Per anni si è discusso e dibattuto sulla veridicità e sul potere del “Momento Decisivo” di Henri Cartier-Bresson, il mantra del più importante fotografo del XX Secolo. Ma come e quando è nato questo mito che ha rivoluzionato il mondo della fotografia creando una vera e propria setta di adoratori?
L’images à la sauvette: l’incipit dell’ascesa al “potere” di Bresson
Gli ultimi mesi li ho passati studiando ed approfondendo la storia di Henri Cartier-Bresson. Ero rimasto affascinato già in passato dalle sue immagini, ma ero ancor di più rimasto incuriosito dalla sua storia e dalla sua profondità d’animo, fattori che gli hanno consentito di vivere una vita piena di avventure e conoscenze illustri.
C’era però soprattutto un interrogativo che era rimasto da sempre insoddisfatto e che ritornava spesso a tormentarmi durante le mie giornate: “Ma quando diavolo è nato questo mito del “Momento Decisivo”? Se ne parla così tanto da averlo trasformato in una divinità onnisciente che controlla, punisce e mette alla prova tutti i fotografi di strada che attraversano le città per catturare le loro immagini — magari vi sta osservando anche ora mentre leggete, state attenti!

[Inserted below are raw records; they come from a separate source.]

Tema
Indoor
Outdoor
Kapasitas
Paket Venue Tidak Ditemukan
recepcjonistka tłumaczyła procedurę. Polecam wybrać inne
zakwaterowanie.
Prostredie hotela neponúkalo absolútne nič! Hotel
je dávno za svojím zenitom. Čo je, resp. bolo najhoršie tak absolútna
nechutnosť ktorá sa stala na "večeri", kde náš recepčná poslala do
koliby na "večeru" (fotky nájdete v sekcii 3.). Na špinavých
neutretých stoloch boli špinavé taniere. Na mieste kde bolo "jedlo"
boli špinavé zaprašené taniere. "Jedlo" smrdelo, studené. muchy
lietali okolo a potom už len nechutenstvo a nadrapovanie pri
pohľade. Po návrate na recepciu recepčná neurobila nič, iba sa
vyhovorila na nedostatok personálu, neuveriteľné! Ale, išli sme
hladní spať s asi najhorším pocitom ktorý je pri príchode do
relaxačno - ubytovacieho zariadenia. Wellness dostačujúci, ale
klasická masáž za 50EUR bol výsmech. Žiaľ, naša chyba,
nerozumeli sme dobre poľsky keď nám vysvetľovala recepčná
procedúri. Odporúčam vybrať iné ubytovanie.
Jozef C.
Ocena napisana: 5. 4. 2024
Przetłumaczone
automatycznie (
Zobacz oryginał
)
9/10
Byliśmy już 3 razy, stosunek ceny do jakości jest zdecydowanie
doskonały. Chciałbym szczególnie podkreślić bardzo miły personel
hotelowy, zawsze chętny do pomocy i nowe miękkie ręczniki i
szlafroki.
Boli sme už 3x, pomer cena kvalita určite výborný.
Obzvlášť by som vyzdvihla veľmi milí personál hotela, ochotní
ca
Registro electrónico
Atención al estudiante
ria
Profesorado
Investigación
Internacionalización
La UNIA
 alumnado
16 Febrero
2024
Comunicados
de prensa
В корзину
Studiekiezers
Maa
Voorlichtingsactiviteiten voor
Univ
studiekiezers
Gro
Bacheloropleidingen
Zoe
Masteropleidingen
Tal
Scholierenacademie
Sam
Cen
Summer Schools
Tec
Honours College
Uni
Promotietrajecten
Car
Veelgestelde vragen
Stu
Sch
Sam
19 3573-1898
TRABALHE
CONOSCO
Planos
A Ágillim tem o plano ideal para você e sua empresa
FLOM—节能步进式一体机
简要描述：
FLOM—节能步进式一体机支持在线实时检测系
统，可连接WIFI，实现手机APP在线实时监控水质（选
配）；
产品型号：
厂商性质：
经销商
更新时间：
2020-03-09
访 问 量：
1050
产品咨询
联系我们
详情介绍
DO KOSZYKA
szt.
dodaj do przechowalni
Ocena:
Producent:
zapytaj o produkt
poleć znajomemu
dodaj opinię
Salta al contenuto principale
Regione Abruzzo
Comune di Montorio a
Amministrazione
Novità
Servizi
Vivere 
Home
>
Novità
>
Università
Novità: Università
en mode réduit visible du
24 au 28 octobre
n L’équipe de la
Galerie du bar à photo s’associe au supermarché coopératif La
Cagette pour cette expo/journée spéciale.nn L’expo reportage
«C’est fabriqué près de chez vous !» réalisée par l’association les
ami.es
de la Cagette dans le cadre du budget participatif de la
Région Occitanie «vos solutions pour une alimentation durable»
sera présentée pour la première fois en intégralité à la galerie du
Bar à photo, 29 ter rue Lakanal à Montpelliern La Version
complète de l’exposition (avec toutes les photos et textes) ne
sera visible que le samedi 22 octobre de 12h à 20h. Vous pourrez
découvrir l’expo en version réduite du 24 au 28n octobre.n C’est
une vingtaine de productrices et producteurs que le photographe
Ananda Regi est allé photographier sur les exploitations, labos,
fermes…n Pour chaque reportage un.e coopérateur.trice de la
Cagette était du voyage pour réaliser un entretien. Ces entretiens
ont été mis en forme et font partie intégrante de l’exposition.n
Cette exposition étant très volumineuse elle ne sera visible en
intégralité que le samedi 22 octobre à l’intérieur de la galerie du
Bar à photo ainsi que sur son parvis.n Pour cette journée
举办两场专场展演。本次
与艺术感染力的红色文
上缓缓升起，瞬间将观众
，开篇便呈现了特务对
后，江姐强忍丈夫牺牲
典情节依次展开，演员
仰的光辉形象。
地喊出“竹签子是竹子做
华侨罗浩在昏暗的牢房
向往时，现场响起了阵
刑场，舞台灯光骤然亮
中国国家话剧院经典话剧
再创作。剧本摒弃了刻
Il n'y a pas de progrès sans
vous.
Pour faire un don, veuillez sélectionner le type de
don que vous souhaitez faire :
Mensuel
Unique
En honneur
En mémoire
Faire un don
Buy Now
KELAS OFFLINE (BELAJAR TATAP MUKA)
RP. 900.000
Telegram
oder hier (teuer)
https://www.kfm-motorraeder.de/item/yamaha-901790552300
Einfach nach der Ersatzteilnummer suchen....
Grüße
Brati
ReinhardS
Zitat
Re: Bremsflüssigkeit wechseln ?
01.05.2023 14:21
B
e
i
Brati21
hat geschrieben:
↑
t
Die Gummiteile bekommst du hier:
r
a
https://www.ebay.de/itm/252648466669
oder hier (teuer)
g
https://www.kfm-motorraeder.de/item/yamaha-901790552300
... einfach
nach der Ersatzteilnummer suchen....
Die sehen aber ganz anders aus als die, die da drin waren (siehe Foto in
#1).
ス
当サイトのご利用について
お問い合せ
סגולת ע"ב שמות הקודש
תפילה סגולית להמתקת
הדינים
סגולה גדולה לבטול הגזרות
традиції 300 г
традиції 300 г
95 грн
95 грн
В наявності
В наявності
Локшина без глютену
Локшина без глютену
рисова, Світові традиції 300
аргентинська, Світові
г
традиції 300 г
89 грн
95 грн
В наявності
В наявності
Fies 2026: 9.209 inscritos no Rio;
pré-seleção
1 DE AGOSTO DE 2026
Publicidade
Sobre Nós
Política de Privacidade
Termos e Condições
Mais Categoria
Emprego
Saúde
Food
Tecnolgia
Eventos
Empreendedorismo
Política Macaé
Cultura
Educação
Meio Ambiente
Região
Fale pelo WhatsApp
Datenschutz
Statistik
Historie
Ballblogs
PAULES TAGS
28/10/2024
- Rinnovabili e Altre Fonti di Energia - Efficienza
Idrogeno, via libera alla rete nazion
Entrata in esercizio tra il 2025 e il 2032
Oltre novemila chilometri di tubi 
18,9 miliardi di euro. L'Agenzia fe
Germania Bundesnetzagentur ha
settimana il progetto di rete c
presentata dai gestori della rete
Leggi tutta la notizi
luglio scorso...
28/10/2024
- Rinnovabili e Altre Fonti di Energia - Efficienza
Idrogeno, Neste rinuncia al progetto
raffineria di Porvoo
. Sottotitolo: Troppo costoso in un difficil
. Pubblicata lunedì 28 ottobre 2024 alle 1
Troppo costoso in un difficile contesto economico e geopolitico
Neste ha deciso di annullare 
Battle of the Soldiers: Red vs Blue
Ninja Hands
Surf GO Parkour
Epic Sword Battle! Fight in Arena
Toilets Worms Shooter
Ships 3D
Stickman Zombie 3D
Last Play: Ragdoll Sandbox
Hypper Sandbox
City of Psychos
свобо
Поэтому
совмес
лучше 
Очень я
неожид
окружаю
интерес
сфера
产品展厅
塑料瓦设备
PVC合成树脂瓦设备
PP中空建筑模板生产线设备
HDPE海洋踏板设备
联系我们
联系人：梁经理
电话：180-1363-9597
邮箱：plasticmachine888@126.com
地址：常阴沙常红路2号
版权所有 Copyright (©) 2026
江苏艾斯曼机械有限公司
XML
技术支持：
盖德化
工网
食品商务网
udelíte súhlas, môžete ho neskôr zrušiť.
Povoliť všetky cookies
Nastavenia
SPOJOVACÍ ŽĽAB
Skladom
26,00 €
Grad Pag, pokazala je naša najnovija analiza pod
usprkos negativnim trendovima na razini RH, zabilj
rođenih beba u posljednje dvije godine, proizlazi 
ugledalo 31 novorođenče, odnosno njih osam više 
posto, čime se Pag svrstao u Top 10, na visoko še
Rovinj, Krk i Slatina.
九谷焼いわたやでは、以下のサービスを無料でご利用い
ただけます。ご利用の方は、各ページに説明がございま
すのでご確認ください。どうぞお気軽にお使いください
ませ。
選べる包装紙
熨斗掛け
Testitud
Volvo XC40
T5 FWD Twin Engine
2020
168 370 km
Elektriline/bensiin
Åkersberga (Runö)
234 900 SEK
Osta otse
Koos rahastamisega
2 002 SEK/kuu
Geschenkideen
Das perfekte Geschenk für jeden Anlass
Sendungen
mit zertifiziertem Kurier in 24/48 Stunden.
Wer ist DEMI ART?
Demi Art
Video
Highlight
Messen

In realtà l’interrogativo trova subito risposta, essendo parte integrante della storia gloriosa di quest’uomo. Bresson, al seguito del suo enorme successo, viene convinto a pubblicare e raccogliere, agli inizi degli anni ’50, tutte le sue migliori fotografie in un volume. L’editore di quel periodo gli consiglia di realizzare una piccola parte scritta, una prefazione che avrebbe sottolineato ancor di più il valore delle sue fotografie impreziosendole con le parole dello stesso fotografo.
Bresson non amava parlare di fotografia, anzi, lo odiava profondamente, essendo per lui un modo becero ed insignificante per oltrepassare la cosa più importante: guardare ed osservare silenziosamente quegli istanti di vita.
L’editore riuscì però alla fine a convincerlo, strappandogli le parole di bocca grazie all’aiuto di un’assistente. Chi l’avrebbe mai detto che in una sola settimana, in quel salotto della casa del fotografo più influente del momento, sarebbe nata una vera e propria religione?
Il mito del “Momento Decisivo” prende vita
In quel salotto il lavoro di Marguerite Lang, assistente dell’editore Tériade, fu esemplare. In pochi giorni riuscì a racimolare una serie di aneddoti, pensieri e critiche sulla fotografia di Bresson. C’era davvero di tutto: dalla sua idea sul colore, fino al suo modo personale di concepire la fotografia giornalistica. In quella prefazione pregna di significato, denominata Images à la Sauvette, si cita anche il famoso “Momento Decisivo”, un costrutto che però non parte direttamente dalle corde vocali del fotografo.
Non c’è niente al mondo che non abbia un istante decisivo — Cardinale de Retz
Poche parole, slegate dal loro contesto, che hanno dato il via a tutto, costruendoci sopra una religione fotografica che ancora oggi fa parlare di sé. Il fotografo le aveva lette causalmente in un giornale, rimanendone piacevolmente colpito per la loro memorabilità.
La scelta di aggiungerle al proprio testo fu consequenziale, quasi innocente. Da lì si sono susseguite altre importanti vicende, soprattutto una fondamentale: la scelta da parte degli editori americani di tradurre il titolo della monografia in “L’istante decisivo” — più poetico ed impreciso rispetto al titolo originale.
Fatta la frittata Bresson accettò, inconsapevolmente, di starsi tatuando addosso un’etichetta che per fortuna o sfortuna, dipende dai punti di vista, lo farà diventare famosissimo soprattutto in America ed in Europa. Henri Cartier-Bresson diventerà il baluardo del “Momento Decisivo” da quel momento in poi.
Nel bene o nel male la sua scelta instaurò un nuovo legame nei confronto della fotografia, facendola annoverare tra le arti più struggenti del XX Secolo. Il resto della storia la conosciamo benissimo.